▶ Complete the following
A. Please explain, in one to three sentences, what the biography of Pope John XV says he was known for and how it says he showed those qualities.
B. Write the next part of the biography of Pope John XV, picking up after its final sentence.

- Papacy began: 18 September 1619 7 Thout 1336
- Papacy ended: 7 September 1629 2 Pi Kogi Enavot 1346
- Predecessor: Mark V
- Successor: Matthew III

Personal details
- Born: Mallawi, Egypt
- Died: 7 September 1629 2 Pi Kogi Enavot 1346 Egypt
- Buried: St. Anba Bishih Monastery, El-Bayadia, Egypt
- Denomination: Coptic Orthodox Christian
- Residence: Church of the Virgin Mary (Haret Zuweila)

= Pope John XV of Alexandria =

Head of the Coptic Church from 1619 to 1629

Pope John XV of Alexandria (Abba Yoannis El-Mallawany; died 7 September 1629) was the 99th Pope of Alexandria & Patriarch of the See of St. Mark. Originally from Mallawi in Egypt, he was a monk in the Monastery of Saint Anthony before being consecrated Patriarch on the 7th day of Thout, 1336 A.M. (September 18, 1619 A.D.). Known for his great modesty and piety, John XV was devoted to ministry, prayer, and worship. He exemplified zeal in guiding the Coptic church and in showing compassion to his priests, the poor, and strangers.

▶ Source information
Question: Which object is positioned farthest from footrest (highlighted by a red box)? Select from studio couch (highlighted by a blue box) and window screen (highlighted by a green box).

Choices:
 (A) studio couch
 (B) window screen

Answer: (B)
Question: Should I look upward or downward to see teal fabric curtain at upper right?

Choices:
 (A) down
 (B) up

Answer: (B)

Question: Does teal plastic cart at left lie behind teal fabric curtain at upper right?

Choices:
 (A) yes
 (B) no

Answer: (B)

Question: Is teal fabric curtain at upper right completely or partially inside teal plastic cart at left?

▶ Written answers
A. John XV was known for his great modesty and piety, and he was devoted to ministry, prayer, and worship. He showed zeal in guiding the Coptic church and compassion toward his priests, the poor, and strangers.

B.
In 1623 A.D., John visited and ministered in Upper Egypt, which was suffering under a devastating plague. In 1629 A.D., another severe epidemic spread through the land, prompting the Pope to make a second trip to Upper Egypt in the second year of the epidemic. During his return journey to Cairo he stayed in the city of Abnub. While staying in a house John reportedly rebuked the owner for keeping concubines. He then became ill, possibly from being poisoned by his host. John died shortly afterward and was buried in the monastery of the Saint Anba Bishih in El-Bayadia, Egypt; he was patriarch for nine years, eleven months and twenty-two days.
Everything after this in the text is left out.